Aim ->
Please replace "common name" with "vernacular name" throughout the lines below, leaving everything else unchanged.
•••
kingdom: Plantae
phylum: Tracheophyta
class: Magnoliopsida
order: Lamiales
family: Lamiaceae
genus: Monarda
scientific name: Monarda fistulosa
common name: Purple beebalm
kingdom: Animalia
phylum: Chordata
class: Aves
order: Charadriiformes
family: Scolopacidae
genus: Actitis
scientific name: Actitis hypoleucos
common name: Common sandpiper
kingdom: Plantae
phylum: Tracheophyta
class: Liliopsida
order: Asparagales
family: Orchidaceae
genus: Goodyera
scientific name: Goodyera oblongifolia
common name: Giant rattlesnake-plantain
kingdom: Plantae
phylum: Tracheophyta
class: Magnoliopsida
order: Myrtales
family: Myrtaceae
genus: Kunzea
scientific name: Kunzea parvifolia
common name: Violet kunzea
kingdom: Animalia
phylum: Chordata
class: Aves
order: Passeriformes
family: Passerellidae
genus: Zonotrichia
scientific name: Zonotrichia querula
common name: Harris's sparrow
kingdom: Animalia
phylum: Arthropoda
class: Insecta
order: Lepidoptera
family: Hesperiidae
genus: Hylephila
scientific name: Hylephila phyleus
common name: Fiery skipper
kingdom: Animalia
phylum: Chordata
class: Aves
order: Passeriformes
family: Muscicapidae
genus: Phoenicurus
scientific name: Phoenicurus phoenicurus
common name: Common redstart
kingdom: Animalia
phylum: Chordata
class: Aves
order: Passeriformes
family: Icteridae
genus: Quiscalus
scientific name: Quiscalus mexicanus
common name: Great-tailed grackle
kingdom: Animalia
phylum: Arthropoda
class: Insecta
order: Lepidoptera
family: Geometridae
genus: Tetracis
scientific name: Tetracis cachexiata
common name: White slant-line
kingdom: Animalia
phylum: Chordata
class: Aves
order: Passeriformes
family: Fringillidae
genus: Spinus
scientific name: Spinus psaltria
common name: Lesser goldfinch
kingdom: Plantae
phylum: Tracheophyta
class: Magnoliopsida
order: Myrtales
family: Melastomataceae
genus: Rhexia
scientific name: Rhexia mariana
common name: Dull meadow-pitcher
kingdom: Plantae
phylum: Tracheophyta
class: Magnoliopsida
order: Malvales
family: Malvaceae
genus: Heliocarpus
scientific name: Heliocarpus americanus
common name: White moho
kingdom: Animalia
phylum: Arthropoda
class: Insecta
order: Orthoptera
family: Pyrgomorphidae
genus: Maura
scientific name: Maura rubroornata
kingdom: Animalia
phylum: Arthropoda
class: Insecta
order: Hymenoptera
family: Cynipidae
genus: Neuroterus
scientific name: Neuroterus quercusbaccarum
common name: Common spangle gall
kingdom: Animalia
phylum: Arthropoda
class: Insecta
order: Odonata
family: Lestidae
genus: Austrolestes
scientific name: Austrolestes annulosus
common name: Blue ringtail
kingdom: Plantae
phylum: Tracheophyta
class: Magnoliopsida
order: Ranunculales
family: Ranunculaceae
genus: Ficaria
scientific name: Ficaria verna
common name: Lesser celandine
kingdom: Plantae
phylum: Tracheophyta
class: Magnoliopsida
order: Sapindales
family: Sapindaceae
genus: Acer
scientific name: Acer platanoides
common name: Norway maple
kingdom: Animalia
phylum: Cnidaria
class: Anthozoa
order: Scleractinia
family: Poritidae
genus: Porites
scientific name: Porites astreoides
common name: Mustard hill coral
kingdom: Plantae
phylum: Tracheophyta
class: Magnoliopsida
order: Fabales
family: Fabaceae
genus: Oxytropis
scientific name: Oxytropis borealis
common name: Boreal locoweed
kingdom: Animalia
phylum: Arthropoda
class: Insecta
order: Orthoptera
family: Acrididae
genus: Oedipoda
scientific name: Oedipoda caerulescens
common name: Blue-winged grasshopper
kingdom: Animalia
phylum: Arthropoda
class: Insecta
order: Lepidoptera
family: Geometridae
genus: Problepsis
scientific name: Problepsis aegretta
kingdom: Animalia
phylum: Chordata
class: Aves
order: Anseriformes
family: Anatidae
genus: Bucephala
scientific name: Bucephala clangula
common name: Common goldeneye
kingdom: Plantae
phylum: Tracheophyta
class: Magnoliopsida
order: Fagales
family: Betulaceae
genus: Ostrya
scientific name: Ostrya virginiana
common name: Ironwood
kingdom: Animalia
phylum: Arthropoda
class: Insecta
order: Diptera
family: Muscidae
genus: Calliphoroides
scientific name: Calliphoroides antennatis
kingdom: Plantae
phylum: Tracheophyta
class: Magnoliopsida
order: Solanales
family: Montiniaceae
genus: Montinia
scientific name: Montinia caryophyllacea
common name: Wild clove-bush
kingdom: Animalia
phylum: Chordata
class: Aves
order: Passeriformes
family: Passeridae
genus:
•••
Full output ->
kingdom: Plantae
phylum: Tracheophyta
class: Magnoliopsida
order: Lamiales
family: Lamiaceae
genus: Monarda
scientific name: Monarda fistulosa
vernacular name: Purple beebalm
kingdom: Animalia
phylum: Chordata
class: Aves
order: Charadriiformes
family: Scolopacidae
genus: Actitis
scientific name: Actitis hypoleucos
vernacular name: Common sandpiper
kingdom: Plantae
phylum: Tracheophyta
class: Liliopsida
order: Asparagales
family: Orchidaceae
genus: Goodyera
scientific name: Goodyera oblongifolia
vernacular name: Giant rattlesnake-plantain
kingdom: Plantae
phylum: Tracheophyta
class: Magnoliopsida
order: Myrtales
family: Myrtaceae
genus: Kunzea
scientific name: Kunzea parvifolia
vernacular name: Violet kunzea
kingdom: Animalia
phylum: Chordata
class: Aves
order: Passeriformes
family: Passerellidae
genus: Zonotrichia
scientific name: Zonotrichia querula
vernacular name: Harris's sparrow
kingdom: Animalia
phylum: Arthropoda
class: Insecta
order: Lepidoptera
family: Hesperiidae
genus: Hylephila
scientific name: Hylephila phyleus
vernacular name: Fiery skipper
kingdom: Animalia
phylum: Chordata
class: Aves
order: Passeriformes
family: Muscicapidae
genus: Phoenicurus
scientific name: Phoenicurus phoenicurus
vernacular name: Common redstart
kingdom: Animalia
phylum: Chordata
class: Aves
order: Passeriformes
family: Icteridae
genus: Quiscalus
scientific name: Quiscalus mexicanus
vernacular name: Great-tailed grackle
kingdom: Animalia
phylum: Arthropoda
class: Insecta
order: Lepidoptera
family: Geometridae
genus: Tetracis
scientific name: Tetracis cachexiata
vernacular name: White slant-line
kingdom: Animalia
phylum: Chordata
class: Aves
order: Passeriformes
family: Fringillidae
genus: Spinus
scientific name: Spinus psaltria
vernacular name: Lesser goldfinch
kingdom: Plantae
phylum: Tracheophyta
class: Magnoliopsida
order: Myrtales
family: Melastomataceae
genus: Rhexia
scientific name: Rhexia mariana
vernacular name: Dull meadow-pitcher
kingdom: Plantae
phylum: Tracheophyta
class: Magnoliopsida
order: Malvales
family: Malvaceae
genus: Heliocarpus
scientific name: Heliocarpus americanus
vernacular name: White moho
kingdom: Animalia
phylum: Arthropoda
class: Insecta
order: Orthoptera
family: Pyrgomorphidae
genus: Maura
scientific name: Maura rubroornata
kingdom: Animalia
phylum: Arthropoda
class: Insecta
order: Hymenoptera
family: Cynipidae
genus: Neuroterus
scientific name: Neuroterus quercusbaccarum
vernacular name: Common spangle gall
kingdom: Animalia
phylum: Arthropoda
class: Insecta
order: Odonata
family: Lestidae
genus: Austrolestes
scientific name: Austrolestes annulosus
vernacular name: Blue ringtail
kingdom: Plantae
phylum: Tracheophyta
class: Magnoliopsida
order: Ranunculales
family: Ranunculaceae
genus: Ficaria
scientific name: Ficaria verna
vernacular name: Lesser celandine
kingdom: Plantae
phylum: Tracheophyta
class: Magnoliopsida
order: Sapindales
family: Sapindaceae
genus: Acer
scientific name: Acer platanoides
vernacular name: Norway maple
kingdom: Animalia
phylum: Cnidaria
class: Anthozoa
order: Scleractinia
family: Poritidae
genus: Porites
scientific name: Porites astreoides
vernacular name: Mustard hill coral
kingdom: Plantae
phylum: Tracheophyta
class: Magnoliopsida
order: Fabales
family: Fabaceae
genus: Oxytropis
scientific name: Oxytropis borealis
vernacular name: Boreal locoweed
kingdom: Animalia
phylum: Arthropoda
class: Insecta
order: Orthoptera
family: Acrididae
genus: Oedipoda
scientific name: Oedipoda caerulescens
vernacular name: Blue-winged grasshopper
kingdom: Animalia
phylum: Arthropoda
class: Insecta
order: Lepidoptera
family: Geometridae
genus: Problepsis
scientific name: Problepsis aegretta
kingdom: Animalia
phylum: Chordata
class: Aves
order: Anseriformes
family: Anatidae
genus: Bucephala
scientific name: Bucephala clangula
vernacular name: Common goldeneye
kingdom: Plantae
phylum: Tracheophyta
class: Magnoliopsida
order: Fagales
family: Betulaceae
genus: Ostrya
scientific name: Ostrya virginiana
vernacular name: Ironwood
kingdom: Animalia
phylum: Arthropoda
class: Insecta
order: Diptera
family: Muscidae
genus: Calliphoroides
scientific name: Calliphoroides antennatis
kingdom: Plantae
phylum: Tracheophyta
class: Magnoliopsida
order: Solanales
family: Montiniaceae
genus: Montinia
scientific name: Montinia caryophyllacea
vernacular name: Wild clove-bush
kingdom: Animalia
phylum: Chordata
class: Aves
order: Passeriformes
family: Passeridae
genus:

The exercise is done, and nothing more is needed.